3D printing of Pickering emulsion inks to construct poly(D,L-lactide-co-trimethylene carbonate)-based porous bioactive scaffolds with shape memory effect

Abstract

Biocompatible and bioactive scaffolds with multiscale porosity, shape memory effect and drug delivery performance are highly promising in bone tissue engineering applications within the approach of minimally invasive surgical implantation. In this study, we report an effective method to fabricate multiscale porous bioactive (MPB) scaffolds with shape memory effect by freeze drying of 3D printed high internal phase Pickering emulsion (Pickering HIPE) templates stabilized by hydrophobically modified hydroxyapatite and silica nanoparticles. MPB scaffolds containing a shape memory polymer matrix of poly(D,L-lactide-co-trimethylene carbonate) display high porosity and fully interconnected filament networks with multiscale pore structures. The in vitro biomineralization study verifies that MPB scaffolds are bioactive with the apatite formation ability.

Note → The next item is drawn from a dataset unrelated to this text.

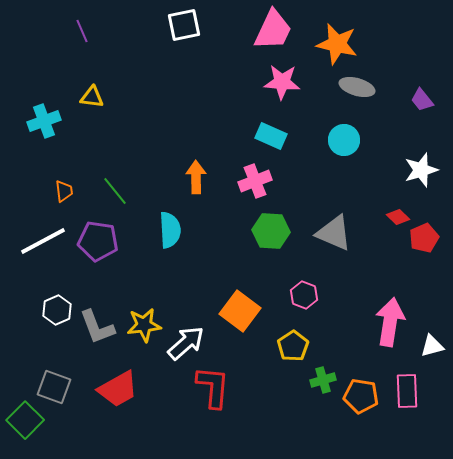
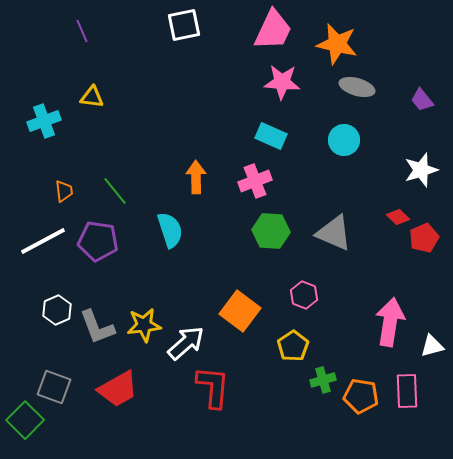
cyan semicircle: rotated 15 degrees counterclockwise
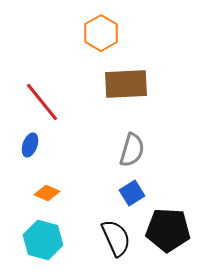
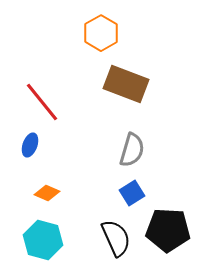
brown rectangle: rotated 24 degrees clockwise
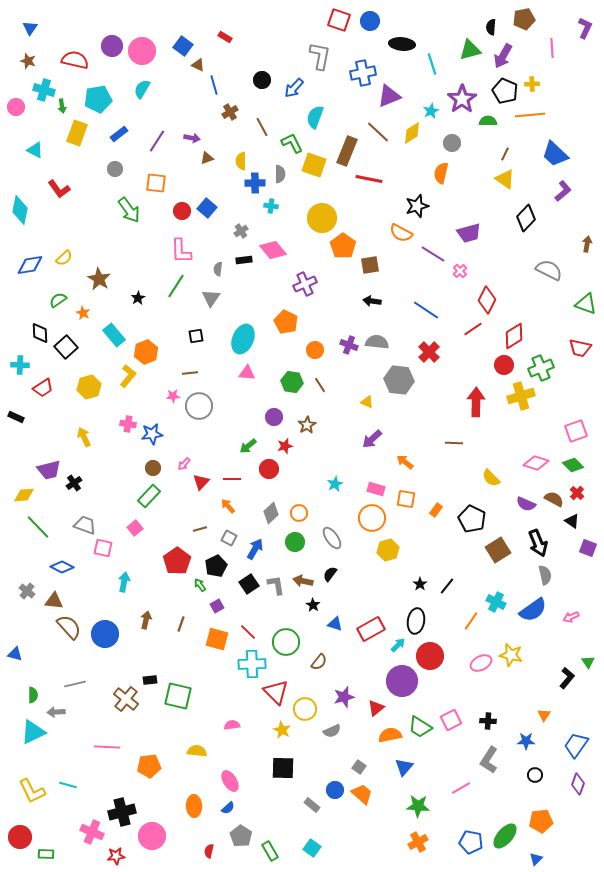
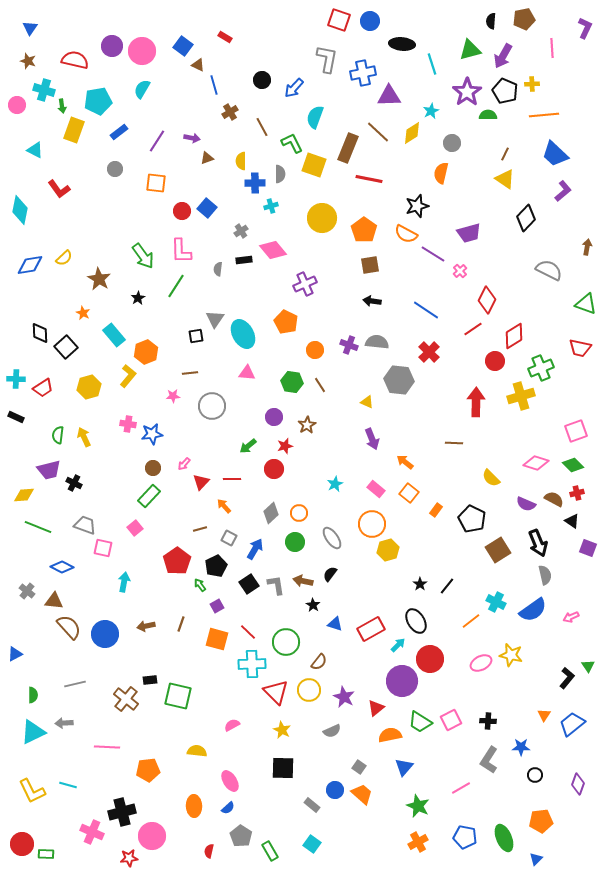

The thermal property testing shows that the glass transition temperature of MPB scaffolds is easily tuned to fall between 45.9 and 49.1 °C by varying the HIPE composition. Moreover, MPB scaffolds exhibit observable shape memory properties with fast shape recovery. The antibacterial drug enrofloxacin can be efficiently loaded into MPB scaffolds and then released in a sustained manner displaying effective antimicrobial effect. Furthermore, cell culture assays confirm that MPB scaffolds could sustain the cell growth, proliferation and osteogenic differentiation, indicating the cytocompatibility and osteoinduction activity of MPB scaffolds. Therefore, combining freeze drying with 3D printing of Pickering HIPE templates paves the way towards MPB scaffolds with shape memory effect, which are promising as minimally invasive implantation scaffolds in bone tissue engineering applications.